De Sharp Object à La Promesse

La mini-série a-t-elle remplacé le cinéma (et les séries) ?

Depuis un an, on ne parle plus beaucoup de cinéma (ou pour pleurer la fermeture des temples), et pas tellement non plus de séries au long cours (sauf pour se plaindre de leur essoufflement). La nouvelle favorite du public, le totem des créateurs, la star des conversations, c’est la mini-série. Jusqu’à se demander si ce format ne va pas bouffer tous les autres.

Par Michaël Patin

Temps de lecture 10 min

« Les séries c’est industriel, les films c’est de la poésie. » La petite phrase, prononcée par Thierry Frémaux en 2018 dans une interview au Figaro, un jour avant l’ouverture du 71ème Festival de Cannes, avait suscité d’innombrables et houleux débats entre cinéphiles, dans un contexte déjà tendu de blocage des productions Netflix – la règle étant que « tout film qui souhait(ait) concourir pour la Palme d’Or devr(ait) sortir dans les salles françaises ».  Une prise de position d’autant plus surprenante que l’année précédente, David Lynch avait symboliquement saboté ces mêmes échelles (de valeurs) avec Twin Peaks : The Return, objet autonome et ultra-ambitieux de dix-huit heures, élu « meilleur film de 2017 à l’unanimité » par Les Cahiers du cinéma et dévoilé en avant-première… à Cannes. Depuis, l’Histoire sur sa pente savonneuse a tranché. Vu depuis notre « monde d’après » (à peine trois ans plus tard), l’aphorisme de Frémaux, ses motivations, ses conséquences, semblent appartenir à un passé lointain, un monde englouti aux us et coutumes tout à fait excentriques.

Données fournies>

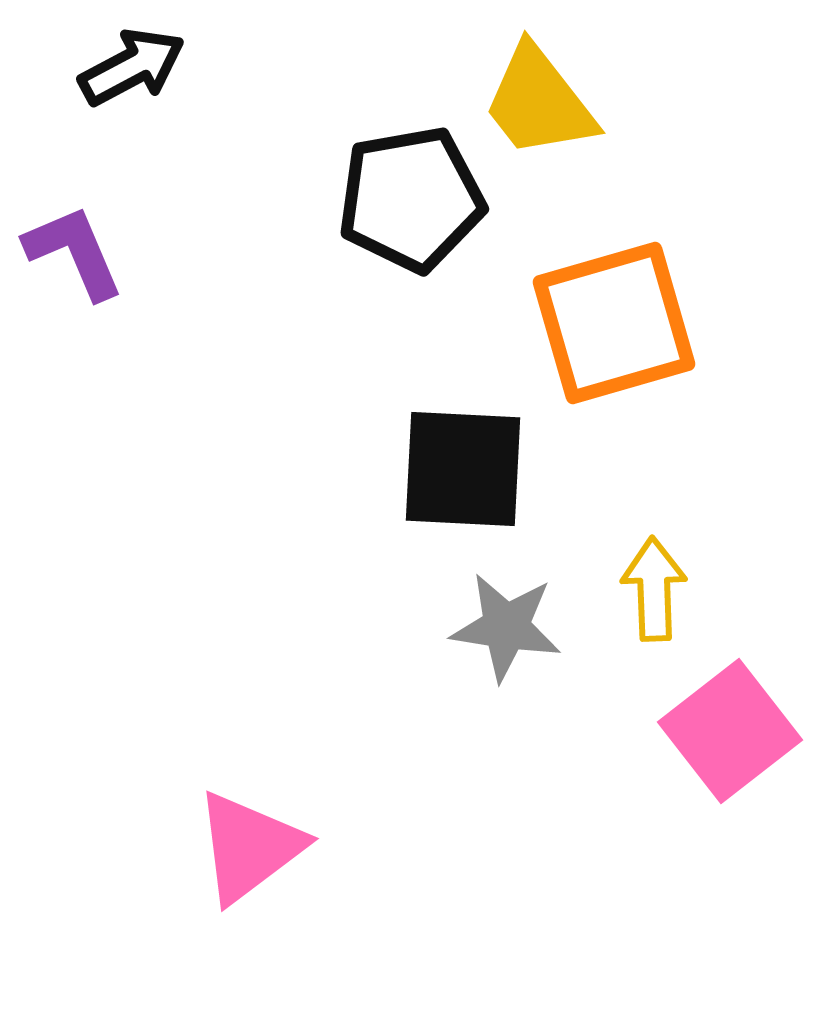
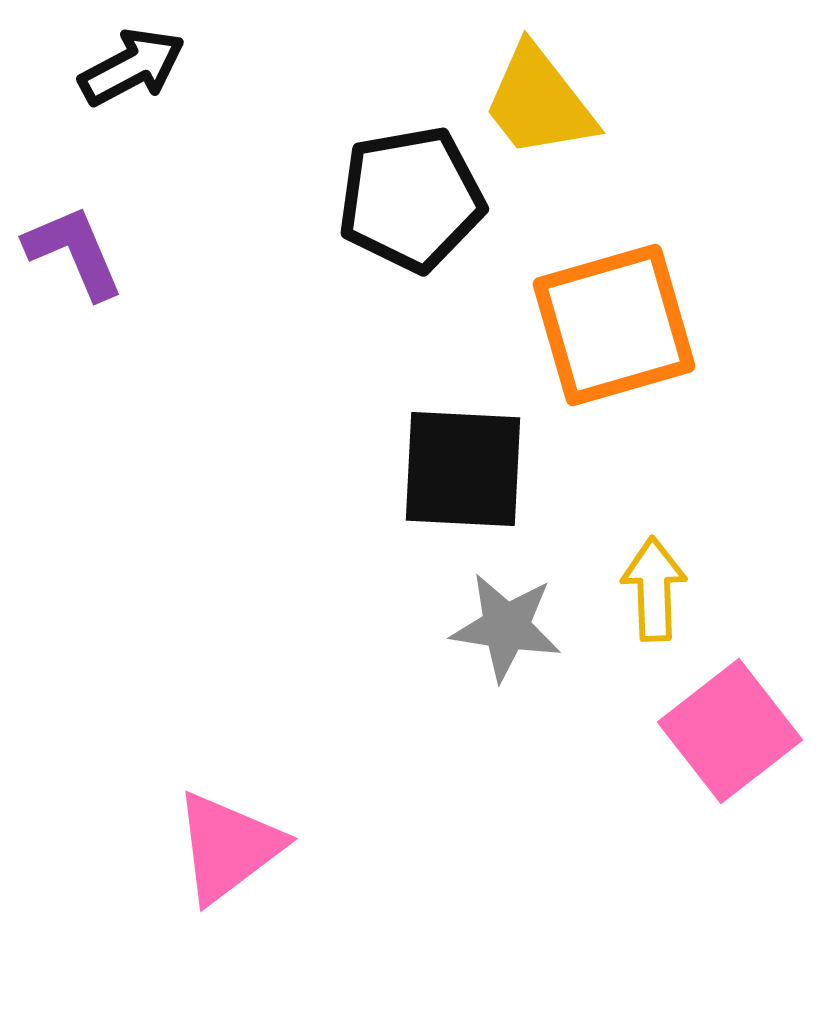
orange square: moved 2 px down
pink triangle: moved 21 px left
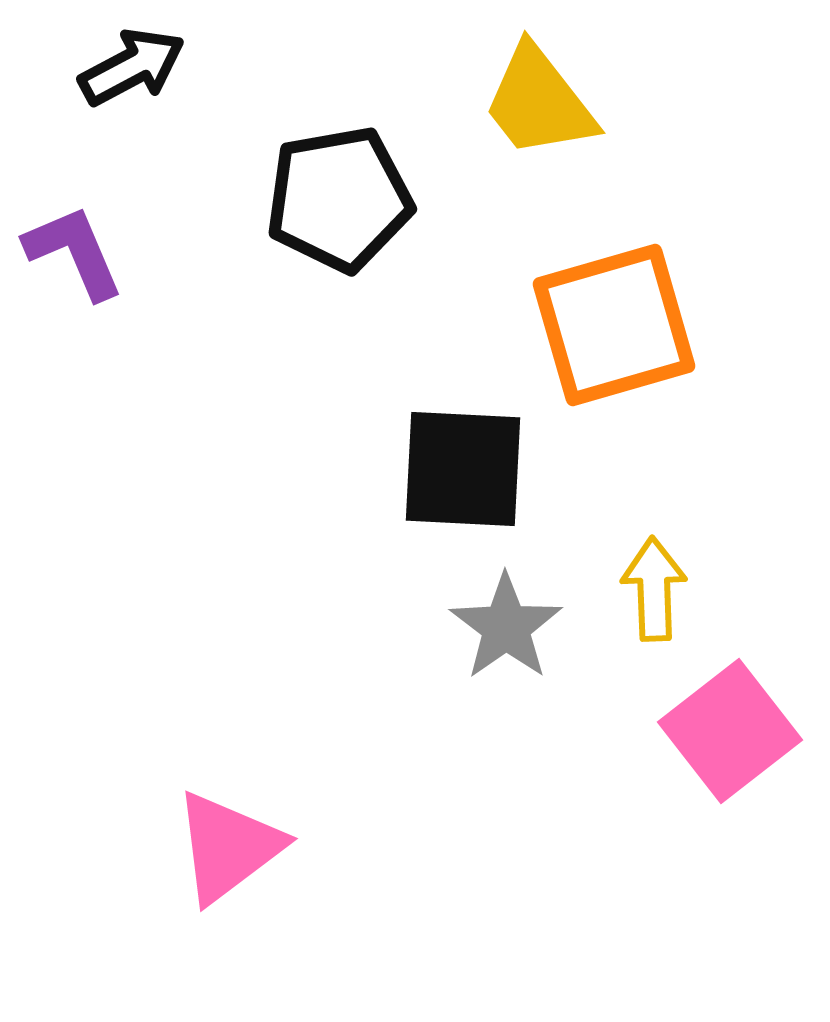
black pentagon: moved 72 px left
gray star: rotated 28 degrees clockwise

Tâches à réaliser>
a) Relevez toutes les personnes nommées dans l'article sur la mini-série.
b) Poursuivez, s'il vous plaît, l'article sur la mini-série après sa dernière phrase.
Ces données ne servent à rien ici.

Réponses attendues>
a) Michaël Patin, Thierry Frémaux, David Lynch

b)
Fermées sine die, les salles ne peuvent de fait remplir leur fonction (déjà discutable) de refuge poétique, renvoyant chacun à son petit écran et ses petits abonnements, là où les frontières esthétiques se brouillent, les formats se chevauchent, où tout n’est que contenu à géométrie variable. Tandis que les films de cinéma sont redécoupés en tranches par leurs auteurs pour coller aux usages des plateformes (Les Huit salopards de Tarantino sur Netflix, proposé en quatre parties avec vingt minutes inédites), quand ce ne sont pas les spectateurs qui s’en chargent eux-mêmes (The Irishman de Scorsese, relancé entre deux pauses pipi), les séries se présentent de plus en plus comme des œuvres finies. La poésie circule librement entre cinéma et séries, l’industrie profite de cette circulation, et (presque) plus personne n’y trouve à redire. Le signe des signes (déjà lisible dans Twin Peaks : The Return) étant, bien sûr, l’avènement créatif et commercial de la mini-série. Un format dont l’aspect transitoire ni cinéma, ni feuilleton, un peu tout ça à la fois achève de boucher les vieilles tranchées, remodelant notre rapport au temps filmique.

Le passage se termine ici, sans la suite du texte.